> _REQUIRED WORK_
Check every line of the entries below for "linejoin", and copy the lines that have it.
(SOURCE DATA)
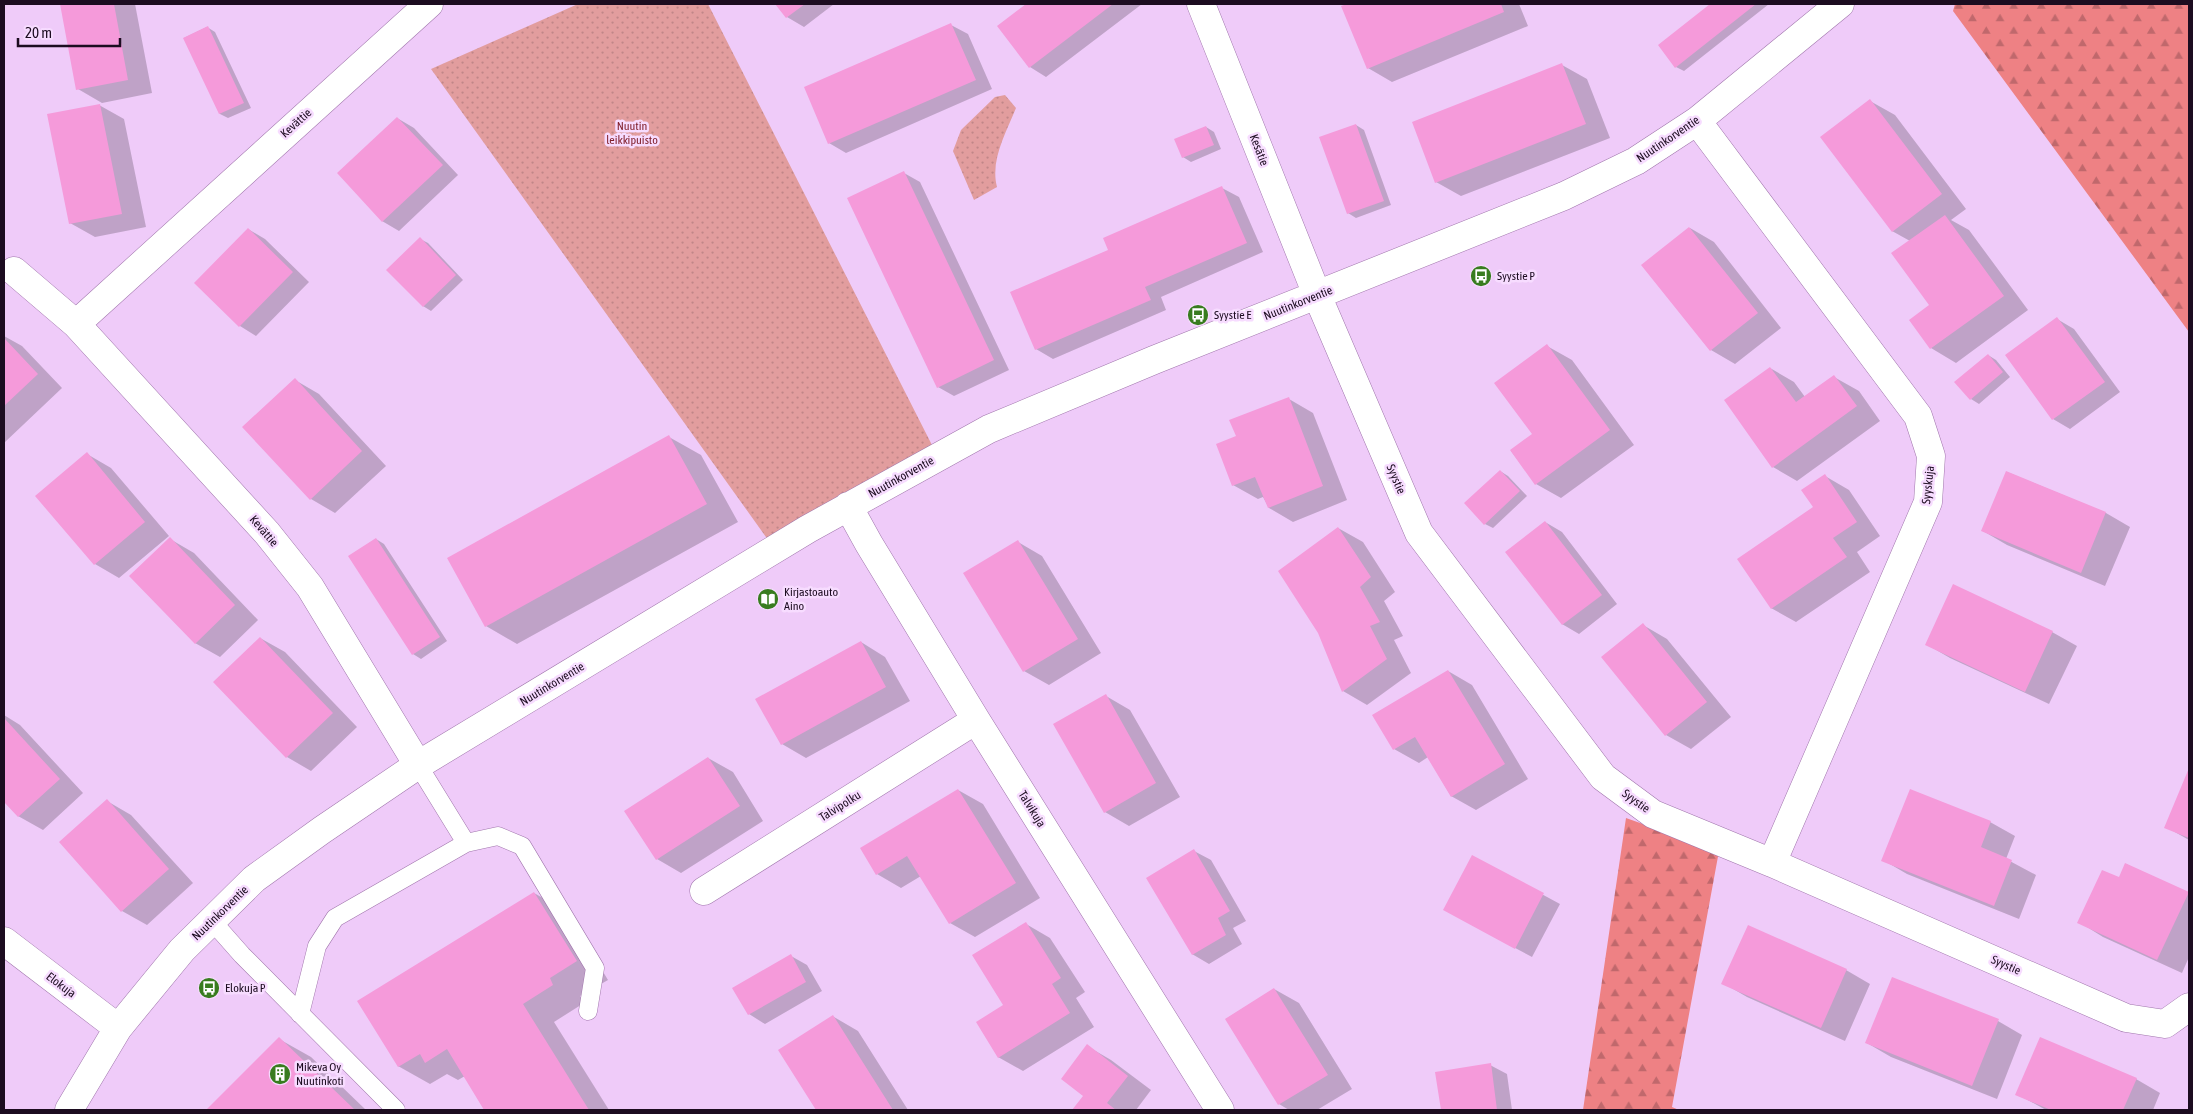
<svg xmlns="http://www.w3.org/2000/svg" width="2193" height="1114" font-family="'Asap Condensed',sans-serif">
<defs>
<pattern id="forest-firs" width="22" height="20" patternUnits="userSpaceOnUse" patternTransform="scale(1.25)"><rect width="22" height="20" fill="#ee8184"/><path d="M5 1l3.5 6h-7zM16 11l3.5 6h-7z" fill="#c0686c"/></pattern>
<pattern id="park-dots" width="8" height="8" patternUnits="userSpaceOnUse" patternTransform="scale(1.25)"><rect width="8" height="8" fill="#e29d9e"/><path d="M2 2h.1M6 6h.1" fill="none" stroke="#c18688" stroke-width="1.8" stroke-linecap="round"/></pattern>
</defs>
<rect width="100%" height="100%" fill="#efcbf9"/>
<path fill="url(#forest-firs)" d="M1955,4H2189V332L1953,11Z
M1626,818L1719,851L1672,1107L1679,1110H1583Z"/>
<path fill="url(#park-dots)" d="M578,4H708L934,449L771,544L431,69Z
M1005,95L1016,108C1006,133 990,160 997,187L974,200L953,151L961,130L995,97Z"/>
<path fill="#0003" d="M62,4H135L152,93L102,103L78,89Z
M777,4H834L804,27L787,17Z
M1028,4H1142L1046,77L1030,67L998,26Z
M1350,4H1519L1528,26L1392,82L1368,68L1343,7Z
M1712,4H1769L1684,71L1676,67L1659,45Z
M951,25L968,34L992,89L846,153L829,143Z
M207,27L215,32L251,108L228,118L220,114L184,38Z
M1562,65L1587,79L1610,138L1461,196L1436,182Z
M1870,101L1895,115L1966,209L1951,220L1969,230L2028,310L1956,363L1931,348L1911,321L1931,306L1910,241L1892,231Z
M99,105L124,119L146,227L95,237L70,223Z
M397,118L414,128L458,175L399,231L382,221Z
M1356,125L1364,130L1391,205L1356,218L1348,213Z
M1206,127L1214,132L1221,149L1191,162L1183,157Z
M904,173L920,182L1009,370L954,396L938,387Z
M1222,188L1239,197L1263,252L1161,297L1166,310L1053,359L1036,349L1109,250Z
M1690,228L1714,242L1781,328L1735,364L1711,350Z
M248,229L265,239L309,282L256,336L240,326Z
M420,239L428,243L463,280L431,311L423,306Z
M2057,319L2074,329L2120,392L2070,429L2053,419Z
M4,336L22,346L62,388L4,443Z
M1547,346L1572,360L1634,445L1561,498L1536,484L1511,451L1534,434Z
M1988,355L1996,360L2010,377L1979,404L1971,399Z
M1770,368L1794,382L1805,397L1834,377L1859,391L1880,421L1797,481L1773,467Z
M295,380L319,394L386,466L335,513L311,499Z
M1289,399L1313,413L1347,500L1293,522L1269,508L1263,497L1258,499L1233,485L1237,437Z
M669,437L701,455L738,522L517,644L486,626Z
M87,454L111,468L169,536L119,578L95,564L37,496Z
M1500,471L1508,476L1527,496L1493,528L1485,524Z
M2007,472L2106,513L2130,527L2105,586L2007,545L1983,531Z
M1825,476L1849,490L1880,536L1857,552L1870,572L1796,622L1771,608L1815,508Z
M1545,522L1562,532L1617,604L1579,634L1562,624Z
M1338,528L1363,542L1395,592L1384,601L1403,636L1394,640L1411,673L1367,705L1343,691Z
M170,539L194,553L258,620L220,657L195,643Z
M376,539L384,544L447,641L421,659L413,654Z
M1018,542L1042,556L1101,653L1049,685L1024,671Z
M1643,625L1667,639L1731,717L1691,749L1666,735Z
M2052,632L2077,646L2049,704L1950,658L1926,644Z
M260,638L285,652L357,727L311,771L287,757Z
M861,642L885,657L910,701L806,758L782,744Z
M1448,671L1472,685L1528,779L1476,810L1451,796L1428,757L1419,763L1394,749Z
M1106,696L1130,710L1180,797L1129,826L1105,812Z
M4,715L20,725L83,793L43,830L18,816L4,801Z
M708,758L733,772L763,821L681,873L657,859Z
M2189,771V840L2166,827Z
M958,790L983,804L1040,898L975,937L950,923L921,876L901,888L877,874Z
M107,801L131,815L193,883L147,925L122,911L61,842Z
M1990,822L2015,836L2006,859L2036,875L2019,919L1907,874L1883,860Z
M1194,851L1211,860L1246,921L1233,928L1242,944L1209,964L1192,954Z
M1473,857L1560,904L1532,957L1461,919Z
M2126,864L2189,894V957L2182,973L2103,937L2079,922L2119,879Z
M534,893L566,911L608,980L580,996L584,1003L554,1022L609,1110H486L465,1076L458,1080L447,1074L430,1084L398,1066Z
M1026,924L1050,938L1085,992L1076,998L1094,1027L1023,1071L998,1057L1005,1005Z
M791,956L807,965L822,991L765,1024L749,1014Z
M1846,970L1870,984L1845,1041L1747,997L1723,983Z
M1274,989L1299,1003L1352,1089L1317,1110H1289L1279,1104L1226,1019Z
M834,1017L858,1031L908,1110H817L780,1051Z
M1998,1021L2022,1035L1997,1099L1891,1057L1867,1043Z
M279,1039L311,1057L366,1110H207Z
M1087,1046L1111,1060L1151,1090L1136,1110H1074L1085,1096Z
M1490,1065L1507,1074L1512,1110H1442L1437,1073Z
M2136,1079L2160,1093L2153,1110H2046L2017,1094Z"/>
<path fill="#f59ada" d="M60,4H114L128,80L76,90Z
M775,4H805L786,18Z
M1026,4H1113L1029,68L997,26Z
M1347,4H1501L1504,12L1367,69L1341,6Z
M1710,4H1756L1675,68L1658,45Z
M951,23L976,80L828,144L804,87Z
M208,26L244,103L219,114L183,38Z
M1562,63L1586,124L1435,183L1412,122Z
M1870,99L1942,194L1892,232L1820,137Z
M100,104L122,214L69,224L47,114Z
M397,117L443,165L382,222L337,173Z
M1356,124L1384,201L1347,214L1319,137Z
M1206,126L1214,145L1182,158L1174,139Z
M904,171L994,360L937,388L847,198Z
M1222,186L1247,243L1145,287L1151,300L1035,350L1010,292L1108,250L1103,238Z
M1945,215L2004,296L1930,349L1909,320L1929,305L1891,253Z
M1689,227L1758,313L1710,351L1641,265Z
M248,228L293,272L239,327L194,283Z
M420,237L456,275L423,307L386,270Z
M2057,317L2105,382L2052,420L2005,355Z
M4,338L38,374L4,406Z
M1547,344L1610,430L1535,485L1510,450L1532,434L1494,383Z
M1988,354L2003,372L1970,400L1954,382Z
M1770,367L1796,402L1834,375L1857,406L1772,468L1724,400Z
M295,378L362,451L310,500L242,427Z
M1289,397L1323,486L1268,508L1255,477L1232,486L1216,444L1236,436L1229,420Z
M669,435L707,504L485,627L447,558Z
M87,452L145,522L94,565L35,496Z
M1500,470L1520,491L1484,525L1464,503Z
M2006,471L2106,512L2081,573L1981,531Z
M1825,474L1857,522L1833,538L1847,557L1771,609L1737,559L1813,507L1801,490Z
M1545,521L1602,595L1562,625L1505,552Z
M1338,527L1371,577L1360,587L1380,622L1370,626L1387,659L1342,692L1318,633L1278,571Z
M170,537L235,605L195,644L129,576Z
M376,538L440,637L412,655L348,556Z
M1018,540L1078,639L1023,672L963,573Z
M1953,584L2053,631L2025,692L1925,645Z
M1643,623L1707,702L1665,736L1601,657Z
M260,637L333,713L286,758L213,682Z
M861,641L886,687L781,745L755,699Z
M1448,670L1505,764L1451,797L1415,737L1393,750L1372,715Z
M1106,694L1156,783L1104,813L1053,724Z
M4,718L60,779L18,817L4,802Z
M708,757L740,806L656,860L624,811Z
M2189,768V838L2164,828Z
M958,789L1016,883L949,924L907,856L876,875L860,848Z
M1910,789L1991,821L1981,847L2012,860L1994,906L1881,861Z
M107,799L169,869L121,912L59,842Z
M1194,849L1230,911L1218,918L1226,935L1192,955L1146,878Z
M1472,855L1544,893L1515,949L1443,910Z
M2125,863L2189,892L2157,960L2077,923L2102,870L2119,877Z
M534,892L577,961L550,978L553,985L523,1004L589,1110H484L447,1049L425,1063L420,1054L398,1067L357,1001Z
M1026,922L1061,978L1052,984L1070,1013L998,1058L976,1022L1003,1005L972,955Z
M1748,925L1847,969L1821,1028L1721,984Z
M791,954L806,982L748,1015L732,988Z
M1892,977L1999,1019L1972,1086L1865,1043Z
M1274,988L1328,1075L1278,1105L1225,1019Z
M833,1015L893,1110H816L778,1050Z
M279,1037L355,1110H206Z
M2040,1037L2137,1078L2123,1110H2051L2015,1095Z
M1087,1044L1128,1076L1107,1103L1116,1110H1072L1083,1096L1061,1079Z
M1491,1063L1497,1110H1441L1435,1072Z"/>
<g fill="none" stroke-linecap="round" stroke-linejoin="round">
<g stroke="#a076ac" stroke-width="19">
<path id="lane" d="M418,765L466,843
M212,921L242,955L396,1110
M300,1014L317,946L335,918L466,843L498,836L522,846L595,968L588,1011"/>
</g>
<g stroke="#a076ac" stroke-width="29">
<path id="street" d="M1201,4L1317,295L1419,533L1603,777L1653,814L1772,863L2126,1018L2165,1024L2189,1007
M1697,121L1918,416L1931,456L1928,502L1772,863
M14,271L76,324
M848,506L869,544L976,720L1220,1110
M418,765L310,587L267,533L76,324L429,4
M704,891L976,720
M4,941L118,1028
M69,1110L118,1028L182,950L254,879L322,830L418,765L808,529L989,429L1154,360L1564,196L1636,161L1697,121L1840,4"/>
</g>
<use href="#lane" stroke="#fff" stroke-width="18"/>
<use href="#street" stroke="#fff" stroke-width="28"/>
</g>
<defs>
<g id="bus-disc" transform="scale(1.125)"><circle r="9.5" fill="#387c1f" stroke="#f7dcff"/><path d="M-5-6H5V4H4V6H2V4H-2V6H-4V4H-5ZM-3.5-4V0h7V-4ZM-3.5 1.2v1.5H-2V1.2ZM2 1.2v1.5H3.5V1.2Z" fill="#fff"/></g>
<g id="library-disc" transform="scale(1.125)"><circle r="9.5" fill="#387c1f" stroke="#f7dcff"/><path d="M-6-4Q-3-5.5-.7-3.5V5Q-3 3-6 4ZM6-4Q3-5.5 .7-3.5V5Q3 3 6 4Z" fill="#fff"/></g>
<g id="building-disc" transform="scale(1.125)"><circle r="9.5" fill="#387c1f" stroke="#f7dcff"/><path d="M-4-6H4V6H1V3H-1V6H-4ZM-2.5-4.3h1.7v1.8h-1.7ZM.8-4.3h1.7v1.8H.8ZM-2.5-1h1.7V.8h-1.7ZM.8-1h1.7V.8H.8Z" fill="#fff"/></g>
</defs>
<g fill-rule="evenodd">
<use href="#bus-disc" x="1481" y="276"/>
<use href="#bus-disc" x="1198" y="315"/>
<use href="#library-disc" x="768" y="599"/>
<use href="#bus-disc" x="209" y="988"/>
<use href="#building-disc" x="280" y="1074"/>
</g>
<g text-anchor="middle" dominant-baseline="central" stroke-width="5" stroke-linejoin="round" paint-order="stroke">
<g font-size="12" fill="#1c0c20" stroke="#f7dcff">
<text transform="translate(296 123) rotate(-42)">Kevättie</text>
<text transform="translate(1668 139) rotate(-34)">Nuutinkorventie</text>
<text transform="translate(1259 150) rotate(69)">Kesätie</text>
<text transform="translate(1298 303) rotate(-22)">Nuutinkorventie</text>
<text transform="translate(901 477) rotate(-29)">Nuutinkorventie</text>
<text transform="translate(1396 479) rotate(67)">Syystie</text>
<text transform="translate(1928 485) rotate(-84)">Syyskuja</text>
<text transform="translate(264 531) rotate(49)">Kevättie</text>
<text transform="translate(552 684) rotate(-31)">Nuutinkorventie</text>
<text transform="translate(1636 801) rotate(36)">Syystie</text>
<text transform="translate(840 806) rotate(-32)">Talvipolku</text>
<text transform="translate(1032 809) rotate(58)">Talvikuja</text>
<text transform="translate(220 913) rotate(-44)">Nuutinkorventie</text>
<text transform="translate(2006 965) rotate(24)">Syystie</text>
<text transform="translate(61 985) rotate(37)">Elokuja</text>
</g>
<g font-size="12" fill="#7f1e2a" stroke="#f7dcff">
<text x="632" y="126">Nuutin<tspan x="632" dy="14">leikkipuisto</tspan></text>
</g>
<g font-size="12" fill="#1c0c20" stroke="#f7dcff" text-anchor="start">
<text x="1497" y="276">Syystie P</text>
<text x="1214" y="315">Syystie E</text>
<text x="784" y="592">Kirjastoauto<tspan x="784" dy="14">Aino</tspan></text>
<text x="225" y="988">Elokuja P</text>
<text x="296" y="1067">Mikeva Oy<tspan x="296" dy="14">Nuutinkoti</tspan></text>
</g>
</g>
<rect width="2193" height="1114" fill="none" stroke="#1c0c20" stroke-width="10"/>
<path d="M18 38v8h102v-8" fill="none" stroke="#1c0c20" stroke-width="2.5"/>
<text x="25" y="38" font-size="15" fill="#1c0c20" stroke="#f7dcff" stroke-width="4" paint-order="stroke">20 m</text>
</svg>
(End SOURCE DATA)
(SOURCE DATA)
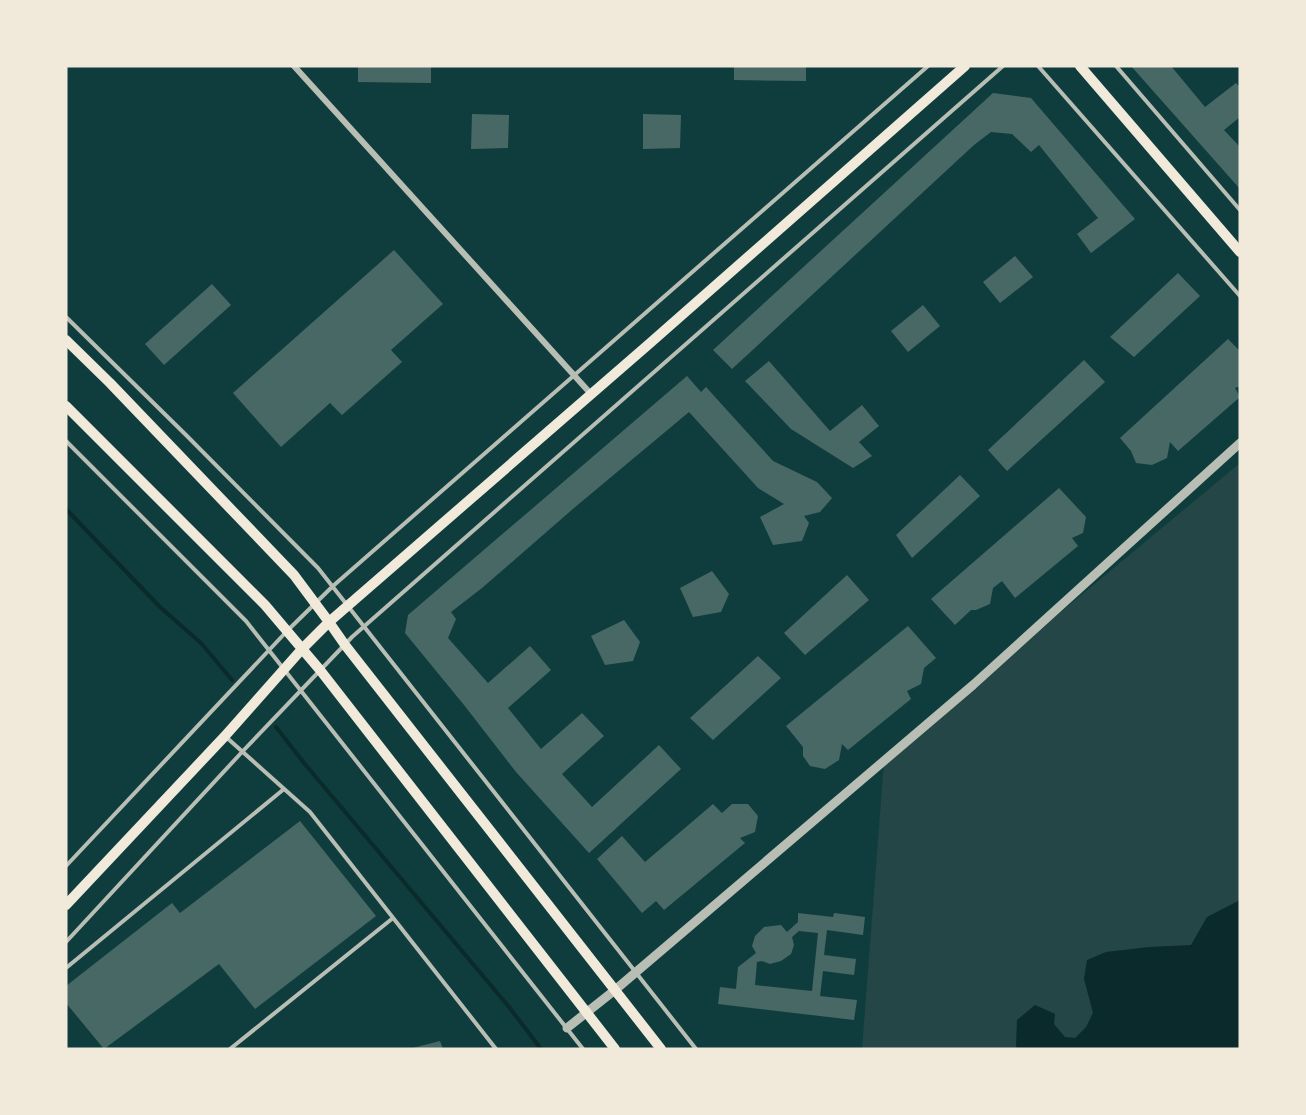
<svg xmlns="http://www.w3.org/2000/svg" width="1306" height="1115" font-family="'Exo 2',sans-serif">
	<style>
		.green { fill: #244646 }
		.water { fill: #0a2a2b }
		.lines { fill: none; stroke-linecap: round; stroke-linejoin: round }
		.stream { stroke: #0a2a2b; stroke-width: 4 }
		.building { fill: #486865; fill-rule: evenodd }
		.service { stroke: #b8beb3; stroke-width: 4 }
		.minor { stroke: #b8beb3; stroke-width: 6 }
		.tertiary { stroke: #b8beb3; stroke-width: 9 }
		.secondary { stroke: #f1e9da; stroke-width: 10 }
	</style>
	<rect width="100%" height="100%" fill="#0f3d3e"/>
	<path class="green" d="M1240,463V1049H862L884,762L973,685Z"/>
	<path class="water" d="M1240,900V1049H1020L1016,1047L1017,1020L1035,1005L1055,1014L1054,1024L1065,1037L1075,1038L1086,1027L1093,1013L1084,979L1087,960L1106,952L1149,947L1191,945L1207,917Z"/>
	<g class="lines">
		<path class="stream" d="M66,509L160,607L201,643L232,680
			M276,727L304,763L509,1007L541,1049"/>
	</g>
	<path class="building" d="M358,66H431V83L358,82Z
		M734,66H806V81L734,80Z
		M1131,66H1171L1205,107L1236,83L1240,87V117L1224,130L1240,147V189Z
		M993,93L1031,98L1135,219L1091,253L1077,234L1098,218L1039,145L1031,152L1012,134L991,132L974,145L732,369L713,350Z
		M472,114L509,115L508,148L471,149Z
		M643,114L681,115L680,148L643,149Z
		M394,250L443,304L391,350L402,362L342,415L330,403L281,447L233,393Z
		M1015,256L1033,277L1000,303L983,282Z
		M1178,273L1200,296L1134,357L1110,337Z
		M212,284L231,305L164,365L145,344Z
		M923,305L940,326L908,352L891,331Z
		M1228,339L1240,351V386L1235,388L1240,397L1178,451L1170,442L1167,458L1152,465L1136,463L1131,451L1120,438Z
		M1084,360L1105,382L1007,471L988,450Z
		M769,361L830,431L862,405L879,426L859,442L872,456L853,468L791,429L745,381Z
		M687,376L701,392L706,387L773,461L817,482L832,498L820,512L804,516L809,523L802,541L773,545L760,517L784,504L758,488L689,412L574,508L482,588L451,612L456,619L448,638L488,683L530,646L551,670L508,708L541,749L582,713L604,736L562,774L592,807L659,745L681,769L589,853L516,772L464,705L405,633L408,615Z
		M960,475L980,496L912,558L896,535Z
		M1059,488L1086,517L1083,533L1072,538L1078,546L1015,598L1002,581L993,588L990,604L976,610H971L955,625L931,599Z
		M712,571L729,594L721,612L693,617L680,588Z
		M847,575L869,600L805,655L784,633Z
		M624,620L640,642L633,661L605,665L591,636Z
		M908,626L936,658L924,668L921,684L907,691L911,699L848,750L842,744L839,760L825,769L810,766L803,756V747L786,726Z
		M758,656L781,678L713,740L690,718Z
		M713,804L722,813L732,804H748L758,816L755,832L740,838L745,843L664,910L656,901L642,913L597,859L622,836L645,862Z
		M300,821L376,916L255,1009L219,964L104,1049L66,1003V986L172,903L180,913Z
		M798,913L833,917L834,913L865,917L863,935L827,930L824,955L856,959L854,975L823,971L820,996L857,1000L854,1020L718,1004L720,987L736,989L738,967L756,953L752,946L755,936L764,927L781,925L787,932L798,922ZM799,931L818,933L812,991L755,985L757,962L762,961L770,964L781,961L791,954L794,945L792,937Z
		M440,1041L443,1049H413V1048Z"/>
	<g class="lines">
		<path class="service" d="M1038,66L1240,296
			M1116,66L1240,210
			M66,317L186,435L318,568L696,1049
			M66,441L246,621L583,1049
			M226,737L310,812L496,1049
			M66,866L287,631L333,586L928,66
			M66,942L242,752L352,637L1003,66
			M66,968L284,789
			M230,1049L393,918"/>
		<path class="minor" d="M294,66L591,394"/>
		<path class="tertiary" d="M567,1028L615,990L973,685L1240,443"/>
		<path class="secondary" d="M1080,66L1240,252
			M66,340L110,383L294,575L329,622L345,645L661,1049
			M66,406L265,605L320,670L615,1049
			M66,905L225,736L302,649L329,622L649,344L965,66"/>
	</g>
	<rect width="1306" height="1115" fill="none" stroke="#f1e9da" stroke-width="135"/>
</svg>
(End SOURCE DATA)
> _TASK RESPONSE_
<g fill="none" stroke-linecap="round" stroke-linejoin="round">
<g text-anchor="middle" dominant-baseline="central" stroke-width="5" stroke-linejoin="round" paint-order="stroke">
		.lines { fill: none; stroke-linecap: round; stroke-linejoin: round }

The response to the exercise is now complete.